Become ‘Smitten’ with your kitchen
If you’re one of the eight million readers enamored with Deb Perelman’s award-winning site Smitten Kitchen, you know the charming home cook, mom and photographer creates spectacular dishes such as Roasted Pear and Chocolate Chunk Scones and Pancetta, White Bean and Chard Pot Pies in her 42-square-foot NYC kitchen. For the past two years, the food blogger has been whipping up even more dishes from the little nook. In addition to enticing, easy-to-follow recipes for the site, she’s been coming up with brand new ones to share in “The Smitten Kitchen Cookbook,” out this month.
So what’s her secret to cooking in a tiny urban space?
“The most important thing is you do not look on Pinterest or design magazines because it’s bad for morale,” says Perelman. “But don’t feel like you can’t cook just because you have a small kitchen. You may not enjoy cooking as much as you would in a sweepingly large space with a beautiful woodland view, but if there’s something you really want to make, it’s worth it. It just takes a little bit more organization.” She shows us how.
Free up counter space: “The first thing you should do is clear your counter. This is the only thing I’m super fussy about. If you have one counter you cannot have canisters on it, you cannot have a coffee maker on it. You’ll feel a lot better about your space if you clear the decks.”
Get crafty: “I have a big gap above my cabinets. So I got five standing file holders and slid my cutting boards and my muffin pans in there. It’s great because now they don’t clutter my non-existing cabinet.”
Pot racks rule: “I am a big recommender of a pot rack. When you stack all your pots in a cabinet it’s so annoying to get one out. Now all I do is put up my right hand and just grab one. It’s very liberating.”
Smart storage: “I feel like this is a very Pinterest-y thing — you see these cabinets that are lined with mason jars that are labeled with chalk or whatever. There’s no reason to be precious about it, but I did cave and get a bunch of cheap jars for grains, rice and lentils. They look amazing. Your whole cabinets get lighter and brighter. You can see everything you need. And everything is airtight and no bugs can get in there. Also, cabinet shelves double and triple the amount of items you can store in your shelves.”

▶ [Prompt A]: Output, word for word, the part of the Smitten Kitchen article from "Become ‘Smitten’ with" to "out this month.".
The entries that follow are unrelated to the Smitten Kitchen article.

▶ [Given records]:
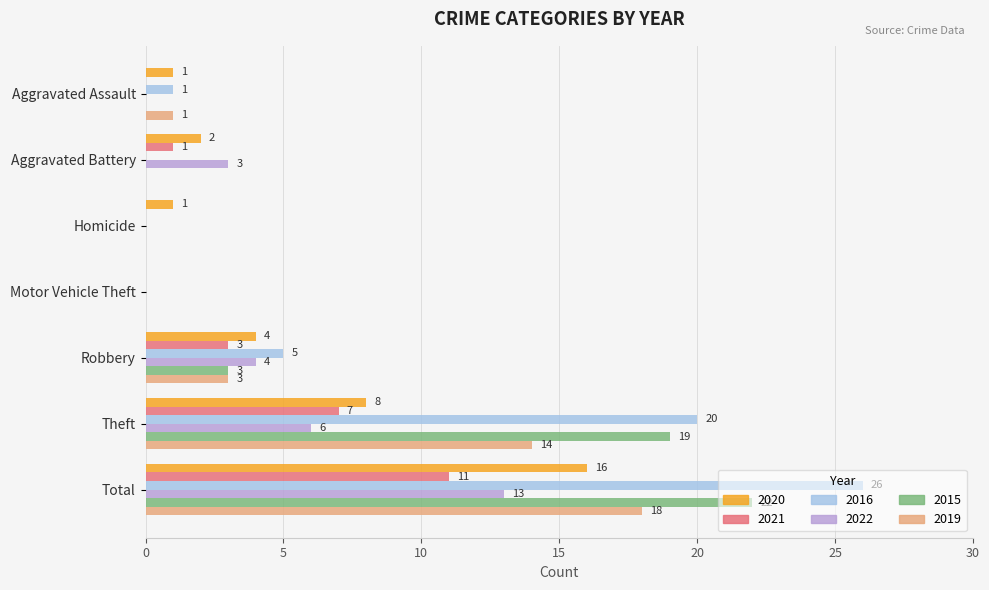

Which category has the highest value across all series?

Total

* * *

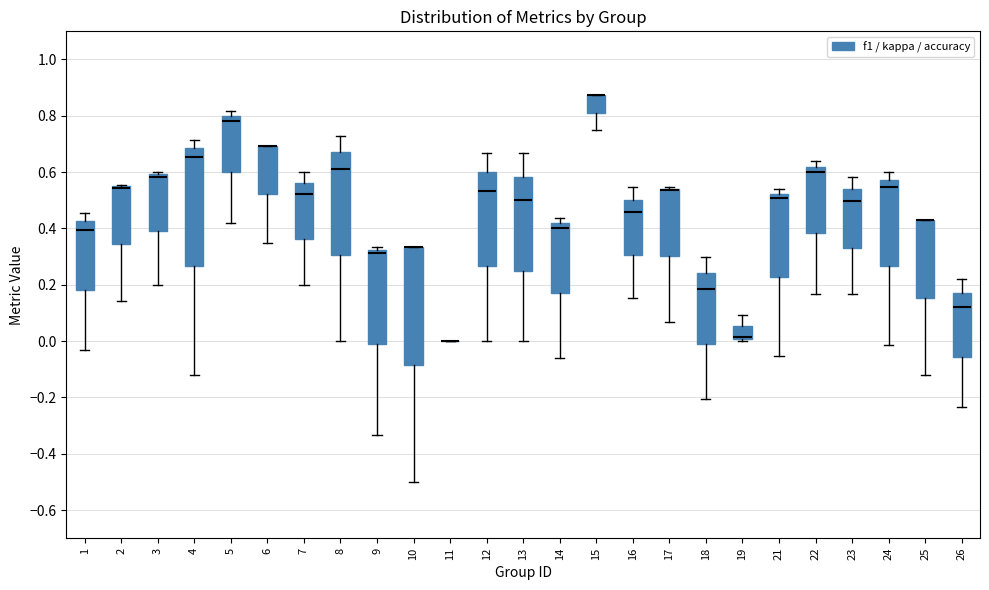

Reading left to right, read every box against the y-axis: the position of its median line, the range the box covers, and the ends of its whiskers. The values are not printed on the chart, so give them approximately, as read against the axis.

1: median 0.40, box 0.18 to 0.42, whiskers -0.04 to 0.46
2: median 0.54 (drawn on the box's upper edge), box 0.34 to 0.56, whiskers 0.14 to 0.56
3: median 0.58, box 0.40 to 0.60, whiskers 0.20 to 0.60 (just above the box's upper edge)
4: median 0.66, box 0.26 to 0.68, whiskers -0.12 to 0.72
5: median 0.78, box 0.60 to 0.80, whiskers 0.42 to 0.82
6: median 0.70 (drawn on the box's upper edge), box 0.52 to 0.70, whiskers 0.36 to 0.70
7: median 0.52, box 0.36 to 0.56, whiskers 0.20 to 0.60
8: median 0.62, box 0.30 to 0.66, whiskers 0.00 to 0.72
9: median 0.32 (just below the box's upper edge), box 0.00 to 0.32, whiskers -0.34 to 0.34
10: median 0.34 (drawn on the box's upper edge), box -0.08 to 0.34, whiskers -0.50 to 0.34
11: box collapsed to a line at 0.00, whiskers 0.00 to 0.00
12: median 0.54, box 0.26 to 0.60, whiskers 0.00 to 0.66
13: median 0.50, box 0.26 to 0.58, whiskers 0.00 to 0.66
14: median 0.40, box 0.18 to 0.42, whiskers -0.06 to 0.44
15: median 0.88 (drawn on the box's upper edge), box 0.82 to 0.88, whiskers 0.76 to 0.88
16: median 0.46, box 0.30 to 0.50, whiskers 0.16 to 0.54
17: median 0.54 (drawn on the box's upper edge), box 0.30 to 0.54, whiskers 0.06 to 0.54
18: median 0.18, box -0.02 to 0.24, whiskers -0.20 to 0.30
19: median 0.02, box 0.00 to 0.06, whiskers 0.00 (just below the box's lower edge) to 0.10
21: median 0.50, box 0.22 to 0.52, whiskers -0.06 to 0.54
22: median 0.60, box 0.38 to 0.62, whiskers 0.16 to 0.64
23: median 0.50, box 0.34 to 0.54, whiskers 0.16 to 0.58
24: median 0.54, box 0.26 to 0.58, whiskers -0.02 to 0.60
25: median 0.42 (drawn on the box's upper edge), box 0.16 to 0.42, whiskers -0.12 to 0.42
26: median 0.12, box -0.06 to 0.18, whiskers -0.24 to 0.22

▶ [Prompt B]: Express the lines of the entries from the line with "1: median 0.40, box" to the line with "11: box collapsed", both included, as a JSON list of strings with one string per line, leaving out blank lines.

▶ [Response box A]:
Become ‘Smitten’ with your kitchen
If you’re one of the eight million readers enamored with Deb Perelman’s award-winning site Smitten Kitchen, you know the charming home cook, mom and photographer creates spectacular dishes such as Roasted Pear and Chocolate Chunk Scones and Pancetta, White Bean and Chard Pot Pies in her 42-square-foot NYC kitchen. For the past two years, the food blogger has been whipping up even more dishes from the little nook. In addition to enticing, easy-to-follow recipes for the site, she’s been coming up with brand new ones to share in “The Smitten Kitchen Cookbook,” out this month.

▶ [Response box B]:
[
  "1: median 0.40, box 0.18 to 0.42, whiskers -0.04 to 0.46",
  "2: median 0.54 (drawn on the box's upper edge), box 0.34 to 0.56, whiskers 0.14 to 0.56",
  "3: median 0.58, box 0.40 to 0.60, whiskers 0.20 to 0.60 (just above the box's upper edge)",
  "4: median 0.66, box 0.26 to 0.68, whiskers -0.12 to 0.72",
  "5: median 0.78, box 0.60 to 0.80, whiskers 0.42 to 0.82",
  "6: median 0.70 (drawn on the box's upper edge), box 0.52 to 0.70, whiskers 0.36 to 0.70",
  "7: median 0.52, box 0.36 to 0.56, whiskers 0.20 to 0.60",
  "8: median 0.62, box 0.30 to 0.66, whiskers 0.00 to 0.72",
  "9: median 0.32 (just below the box's upper edge), box 0.00 to 0.32, whiskers -0.34 to 0.34",
  "10: median 0.34 (drawn on the box's upper edge), box -0.08 to 0.34, whiskers -0.50 to 0.34",
  "11: box collapsed to a line at 0.00, whiskers 0.00 to 0.00"
]